Monos. Un gioco da ragazzi è un film del 2019 del regista Alejandro Landes. Il film si ispira al romanzo di William Golding “Il signore delle mosche” (1954) e ha richiamato alla memoria alcune scene dell’omonimo film diretto da Peter Brook nel 1963 (rimandiamo, a questo proposito, al saggio di Francesca Antonacci nel testo Puer Ludens, edito nel 2012 da Franco Angeli).
Il gioco in cui si cimentano gli otto protagonisti del film è il gioco della guerra, che si svolge in una terra isolata dal resto del mondo, sulle montagne e tra le fitte giungle dell’America Latina. I ragazzi sono impegnati a difendere un ostaggio, una donna americana che semplicemente chiamano “La dottoressa”, da eventuali attacchi nemici. I giochi sono manovrati, inizialmente, da un generale autoritario (l’attore è stato per davvero un bambino soldato) di una misteriosa organizzazione che ha addestrato i ragazzi a divenire soldati.

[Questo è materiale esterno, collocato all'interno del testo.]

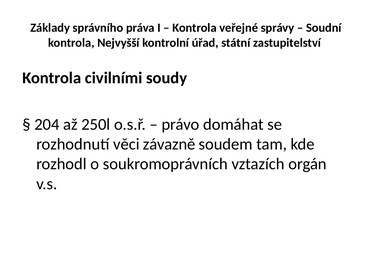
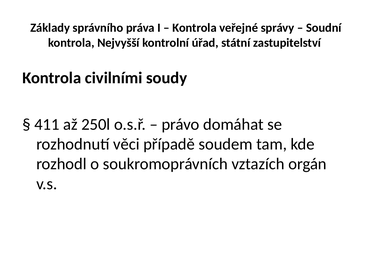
204: 204 -> 411
závazně: závazně -> případě
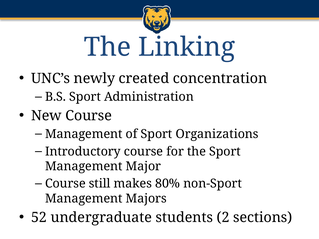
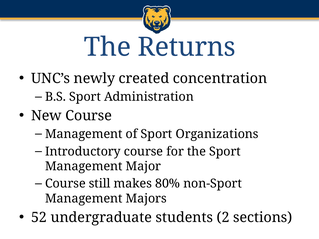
Linking: Linking -> Returns
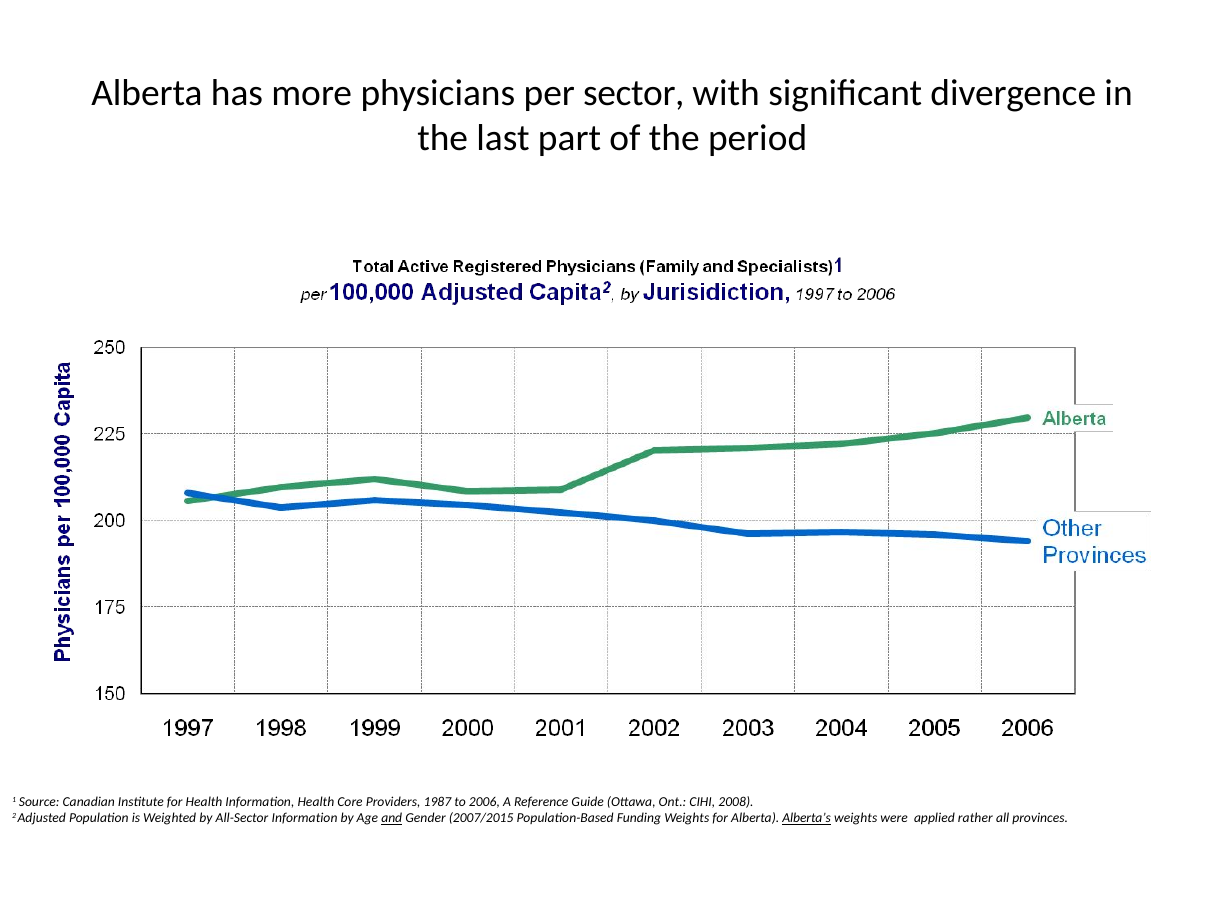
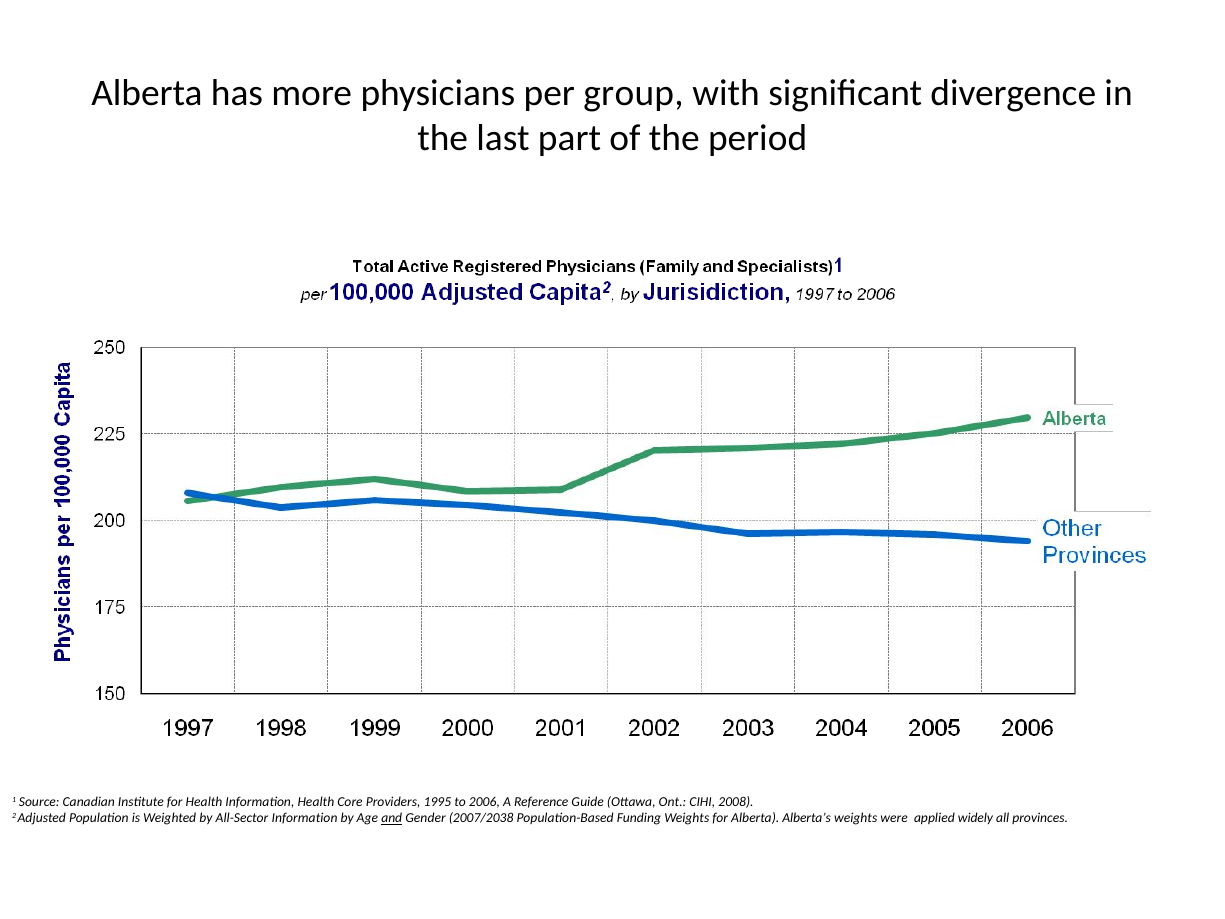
sector: sector -> group
1987: 1987 -> 1995
2007/2015: 2007/2015 -> 2007/2038
Alberta’s underline: present -> none
rather: rather -> widely
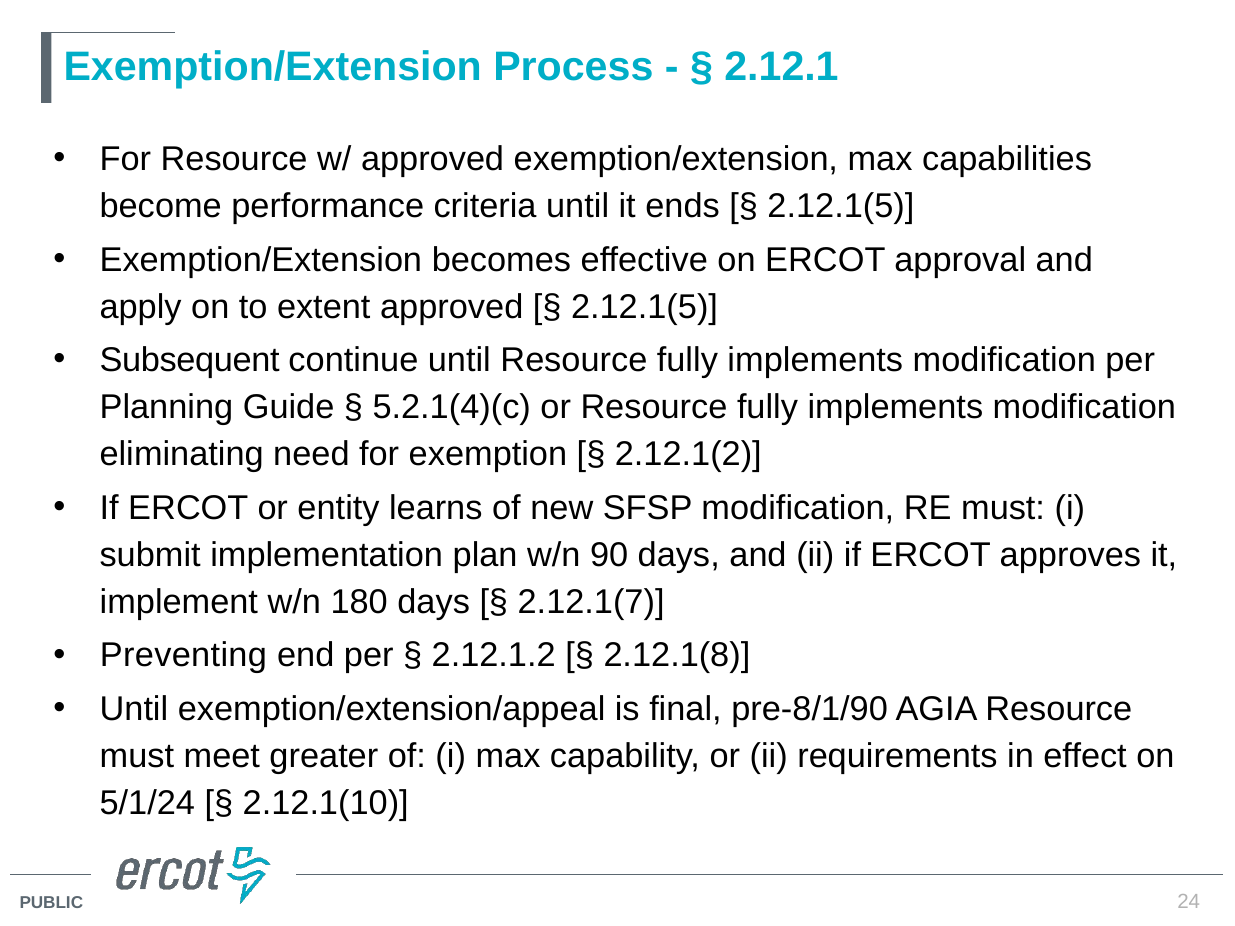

Al di là della chiave di lettura socio-politica che vede la storia come allegoria degli scontri che hanno devastato la Colombia negli ultimi anni, a noi interessa qui esplorare la cornice del gioco. I ragazzi, nel tempo liminale tra infanzia e adultità, fanno finta di essere soldati, si travestono e truccano i loro volti e corpi con la terra, combattono tra loro con ferocia e violenza, giocano per allenarsi (stupefacente per l’ambientazione paesaggistica e l’atmosfera giocosa la scena iniziale, in cui i ragazzi giocano a calcio con una benda sugli occhi), mettono in scena, intorno al fuoco, rituali d’accoppiamento e animaleschi (monos, in spagnolo, significa scimmie), scuoiano animali, vivono in tane scavate nella terra e nelle rocce.
Ogni gesto e ogni azione sono intensificate e caricate di un significato ludico. E forse per questo rimaniamo perturbati e attoniti di fronte a un gioco che i ragazzi vivono fino alle estreme conseguenze, e quando uno di loro, colui che viene definito “il piagnucolone” proverà a uscire dal gruppo e scappare determinerà, forse, la fine del gioco.
Il finale è aperto, non si presta a facili interpretazioni e univoche soluzioni ma si insinua nello spettatore generando domande provocanti e inquietanti.